[Figure understanding tasks]
<<<<
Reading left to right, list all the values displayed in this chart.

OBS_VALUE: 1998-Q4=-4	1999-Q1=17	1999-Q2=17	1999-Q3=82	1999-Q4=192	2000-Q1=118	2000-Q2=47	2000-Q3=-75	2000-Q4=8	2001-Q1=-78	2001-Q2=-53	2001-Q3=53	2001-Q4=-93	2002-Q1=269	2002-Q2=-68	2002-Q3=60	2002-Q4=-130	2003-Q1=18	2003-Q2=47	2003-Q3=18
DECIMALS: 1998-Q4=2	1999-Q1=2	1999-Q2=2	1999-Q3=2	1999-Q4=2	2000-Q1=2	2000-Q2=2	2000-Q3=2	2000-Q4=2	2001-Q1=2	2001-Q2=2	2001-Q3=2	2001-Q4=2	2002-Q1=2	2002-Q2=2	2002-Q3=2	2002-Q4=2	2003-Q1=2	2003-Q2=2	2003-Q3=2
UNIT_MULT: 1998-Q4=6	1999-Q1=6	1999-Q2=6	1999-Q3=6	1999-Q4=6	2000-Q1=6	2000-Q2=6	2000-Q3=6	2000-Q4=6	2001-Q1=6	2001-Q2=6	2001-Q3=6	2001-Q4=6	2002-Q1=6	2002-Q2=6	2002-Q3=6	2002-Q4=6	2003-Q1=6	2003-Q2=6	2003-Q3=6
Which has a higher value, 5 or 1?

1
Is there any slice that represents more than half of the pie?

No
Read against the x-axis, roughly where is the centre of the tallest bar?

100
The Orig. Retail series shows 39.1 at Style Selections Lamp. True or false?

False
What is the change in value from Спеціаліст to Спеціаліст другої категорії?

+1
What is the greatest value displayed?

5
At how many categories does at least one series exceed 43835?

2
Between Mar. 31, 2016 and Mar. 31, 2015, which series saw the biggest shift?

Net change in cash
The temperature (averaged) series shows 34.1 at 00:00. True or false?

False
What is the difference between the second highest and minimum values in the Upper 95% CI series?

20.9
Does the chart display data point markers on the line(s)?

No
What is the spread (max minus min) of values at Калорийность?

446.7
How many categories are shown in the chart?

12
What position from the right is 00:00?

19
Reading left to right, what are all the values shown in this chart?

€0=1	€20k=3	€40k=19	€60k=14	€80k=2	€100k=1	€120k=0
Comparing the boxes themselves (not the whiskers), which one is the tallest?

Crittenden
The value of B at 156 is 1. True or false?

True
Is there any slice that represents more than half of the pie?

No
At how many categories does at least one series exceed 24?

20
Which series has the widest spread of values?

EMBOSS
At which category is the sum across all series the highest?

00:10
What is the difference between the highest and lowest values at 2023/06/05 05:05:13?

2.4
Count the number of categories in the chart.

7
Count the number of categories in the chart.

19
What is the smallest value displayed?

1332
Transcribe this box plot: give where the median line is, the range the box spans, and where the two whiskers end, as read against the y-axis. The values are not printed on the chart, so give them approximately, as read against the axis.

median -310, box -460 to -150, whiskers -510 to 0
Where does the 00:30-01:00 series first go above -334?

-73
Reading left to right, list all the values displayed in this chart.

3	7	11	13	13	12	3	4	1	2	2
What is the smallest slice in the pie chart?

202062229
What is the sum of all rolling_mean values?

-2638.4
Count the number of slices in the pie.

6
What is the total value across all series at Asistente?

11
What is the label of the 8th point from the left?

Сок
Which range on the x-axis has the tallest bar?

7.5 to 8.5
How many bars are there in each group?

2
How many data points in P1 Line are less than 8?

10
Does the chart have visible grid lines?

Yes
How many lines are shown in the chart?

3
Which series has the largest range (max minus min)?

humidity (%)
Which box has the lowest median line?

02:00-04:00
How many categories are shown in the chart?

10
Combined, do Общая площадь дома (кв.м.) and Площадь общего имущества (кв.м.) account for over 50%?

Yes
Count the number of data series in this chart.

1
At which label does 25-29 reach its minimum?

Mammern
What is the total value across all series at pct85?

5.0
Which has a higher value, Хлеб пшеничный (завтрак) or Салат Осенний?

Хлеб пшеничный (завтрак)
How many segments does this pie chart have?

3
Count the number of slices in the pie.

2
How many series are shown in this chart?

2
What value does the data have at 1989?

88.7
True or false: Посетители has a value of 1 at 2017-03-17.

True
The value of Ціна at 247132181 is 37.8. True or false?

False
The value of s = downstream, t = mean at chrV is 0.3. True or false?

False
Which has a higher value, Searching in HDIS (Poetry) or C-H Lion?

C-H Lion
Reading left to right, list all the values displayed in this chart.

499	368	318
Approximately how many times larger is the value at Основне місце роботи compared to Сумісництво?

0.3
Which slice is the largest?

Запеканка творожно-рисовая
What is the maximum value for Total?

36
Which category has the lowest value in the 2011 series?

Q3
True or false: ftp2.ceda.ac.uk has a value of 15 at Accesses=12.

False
>>>>
**Instructions to follow:**
Write out every line of the listing above, character for character.

**Solved exercise:**
Reading left to right, list all the values displayed in this chart.

OBS_VALUE: 1998-Q4=-4	1999-Q1=17	1999-Q2=17	1999-Q3=82	1999-Q4=192	2000-Q1=118	2000-Q2=47	2000-Q3=-75	2000-Q4=8	2001-Q1=-78	2001-Q2=-53	2001-Q3=53	2001-Q4=-93	2002-Q1=269	2002-Q2=-68	2002-Q3=60	2002-Q4=-130	2003-Q1=18	2003-Q2=47	2003-Q3=18
DECIMALS: 1998-Q4=2	1999-Q1=2	1999-Q2=2	1999-Q3=2	1999-Q4=2	2000-Q1=2	2000-Q2=2	2000-Q3=2	2000-Q4=2	2001-Q1=2	2001-Q2=2	2001-Q3=2	2001-Q4=2	2002-Q1=2	2002-Q2=2	2002-Q3=2	2002-Q4=2	2003-Q1=2	2003-Q2=2	2003-Q3=2
UNIT_MULT: 1998-Q4=6	1999-Q1=6	1999-Q2=6	1999-Q3=6	1999-Q4=6	2000-Q1=6	2000-Q2=6	2000-Q3=6	2000-Q4=6	2001-Q1=6	2001-Q2=6	2001-Q3=6	2001-Q4=6	2002-Q1=6	2002-Q2=6	2002-Q3=6	2002-Q4=6	2003-Q1=6	2003-Q2=6	2003-Q3=6
Which has a higher value, 5 or 1?

1
Is there any slice that represents more than half of the pie?

No
Read against the x-axis, roughly where is the centre of the tallest bar?

100
The Orig. Retail series shows 39.1 at Style Selections Lamp. True or false?

False
What is the change in value from Спеціаліст to Спеціаліст другої категорії?

+1
What is the greatest value displayed?

5
At how many categories does at least one series exceed 43835?

2
Between Mar. 31, 2016 and Mar. 31, 2015, which series saw the biggest shift?

Net change in cash
The temperature (averaged) series shows 34.1 at 00:00. True or false?

False
What is the difference between the second highest and minimum values in the Upper 95% CI series?

20.9
Does the chart display data point markers on the line(s)?

No
What is the spread (max minus min) of values at Калорийность?

446.7
How many categories are shown in the chart?

12
What position from the right is 00:00?

19
Reading left to right, what are all the values shown in this chart?

€0=1	€20k=3	€40k=19	€60k=14	€80k=2	€100k=1	€120k=0
Comparing the boxes themselves (not the whiskers), which one is the tallest?

Crittenden
The value of B at 156 is 1. True or false?

True
Is there any slice that represents more than half of the pie?

No
At how many categories does at least one series exceed 24?

20
Which series has the widest spread of values?

EMBOSS
At which category is the sum across all series the highest?

00:10
What is the difference between the highest and lowest values at 2023/06/05 05:05:13?

2.4
Count the number of categories in the chart.

7
Count the number of categories in the chart.

19
What is the smallest value displayed?

1332
Transcribe this box plot: give where the median line is, the range the box spans, and where the two whiskers end, as read against the y-axis. The values are not printed on the chart, so give them approximately, as read against the axis.

median -310, box -460 to -150, whiskers -510 to 0
Where does the 00:30-01:00 series first go above -334?

-73
Reading left to right, list all the values displayed in this chart.

3	7	11	13	13	12	3	4	1	2	2
What is the smallest slice in the pie chart?

202062229
What is the sum of all rolling_mean values?

-2638.4
Count the number of slices in the pie.

6
What is the total value across all series at Asistente?

11
What is the label of the 8th point from the left?

Сок
Which range on the x-axis has the tallest bar?

7.5 to 8.5
How many bars are there in each group?

2
How many data points in P1 Line are less than 8?

10
Does the chart have visible grid lines?

Yes
How many lines are shown in the chart?

3
Which series has the largest range (max minus min)?

humidity (%)
Which box has the lowest median line?

02:00-04:00
How many categories are shown in the chart?

10
Combined, do Общая площадь дома (кв.м.) and Площадь общего имущества (кв.м.) account for over 50%?

Yes
Count the number of data series in this chart.

1
At which label does 25-29 reach its minimum?

Mammern
What is the total value across all series at pct85?

5.0
Which has a higher value, Хлеб пшеничный (завтрак) or Салат Осенний?

Хлеб пшеничный (завтрак)
How many segments does this pie chart have?

3
Count the number of slices in the pie.

2
How many series are shown in this chart?

2
What value does the data have at 1989?

88.7
True or false: Посетители has a value of 1 at 2017-03-17.

True
The value of Ціна at 247132181 is 37.8. True or false?

False
The value of s = downstream, t = mean at chrV is 0.3. True or false?

False
Which has a higher value, Searching in HDIS (Poetry) or C-H Lion?

C-H Lion
Reading left to right, list all the values displayed in this chart.

499	368	318
Approximately how many times larger is the value at Основне місце роботи compared to Сумісництво?

0.3
Which slice is the largest?

Запеканка творожно-рисовая
What is the maximum value for Total?

36
Which category has the lowest value in the 2011 series?

Q3
True or false: ftp2.ceda.ac.uk has a value of 15 at Accesses=12.

False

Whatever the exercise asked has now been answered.